The East India Company

In 1600, a few London businessmen received a royal charter from Queen Elizabeth to begin a small-scale commercial venture known as the Governor and Company of Merchants of London Trading into the East Indies. After initial struggles, they gradually established factories and trading points along India’s coast. By the late 1700s, their small trading business, later known as the East Indian Company or EIC, accounted for half of the world’s trade in basic commodities such as cotton, silk, indigo dye, salt and opium. The Company eventually monopolized the spice trade and ruled large parts of India. Because of foreign competitors and its control over rather expansive territories, the EIC created its own private army, establishing military authority over India and other nearby regions.

To historians, the East India Company is an anomaly in political governance. While the Queen of Great Britain originally granted the company license to operate in India, the EIC had garnered so much resource that it became an imperial power in its own right. The British government had little control over the company because:

  • The EIC became a joint-stock company in 1657, which meant that individuals, mostly wealthy aristocrats, purchased ownership of the company. The British government had no shares in the company and therefore no ownership.
  • The EIC had legal jurisdiction over its own factories and trading posts.
  • The EIC created its own military and navy, allowing it to administrate its affairs in India.

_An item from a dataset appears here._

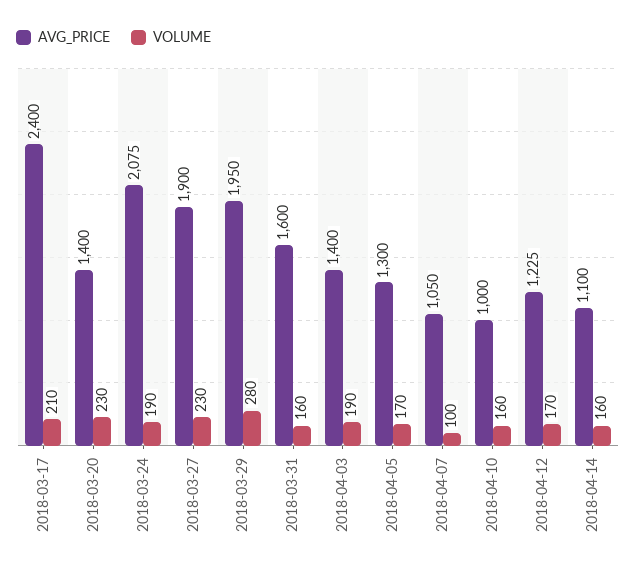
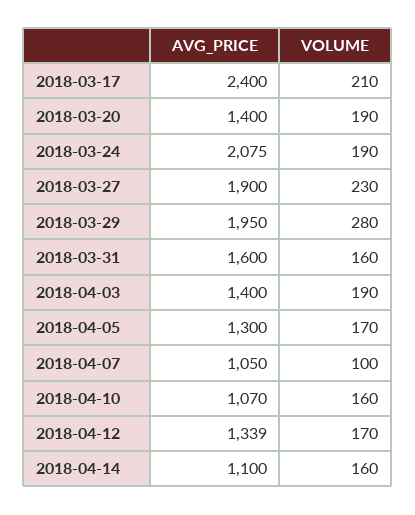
VOLUME, 2018-03-20: 230 -> 190
AVG_PRICE, 2018-04-10: 1000 -> 1070
AVG_PRICE, 2018-04-12: 1225 -> 1339

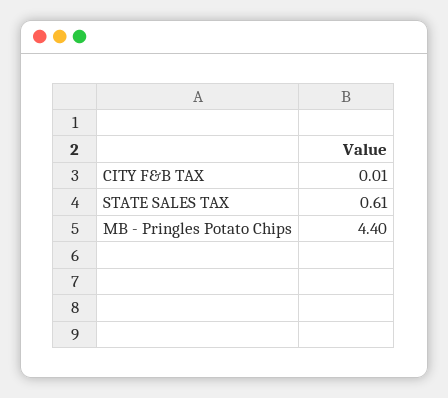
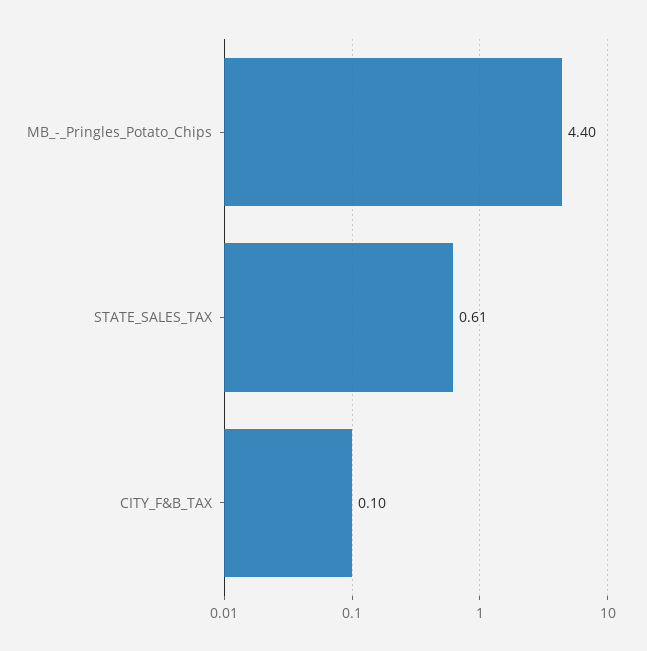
CITY F&B TAX: 0.01 -> 0.1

By the end of its existence in 1873, the East India Company had established trade as far as the Middle East and throughout Asia, owning territory larger than the entire British Empire. Eventually, the British government passed legislation that allowed it to regulate the Company’s actions, effectively neutralizing its monopoly. At its strongest moments, the East India Company existed as an organization with enough power to establish its own colonies while answering to no other governing bodies. Edmund Burke, a member of the British parliament and political theorist, wrote, “the constitution of the Company began in commerce and ended in empire; and where powers of peace and war are given, it wants but time and circumstance to make this supersede every other” (The Impeachment of Warren Hastings, 1788).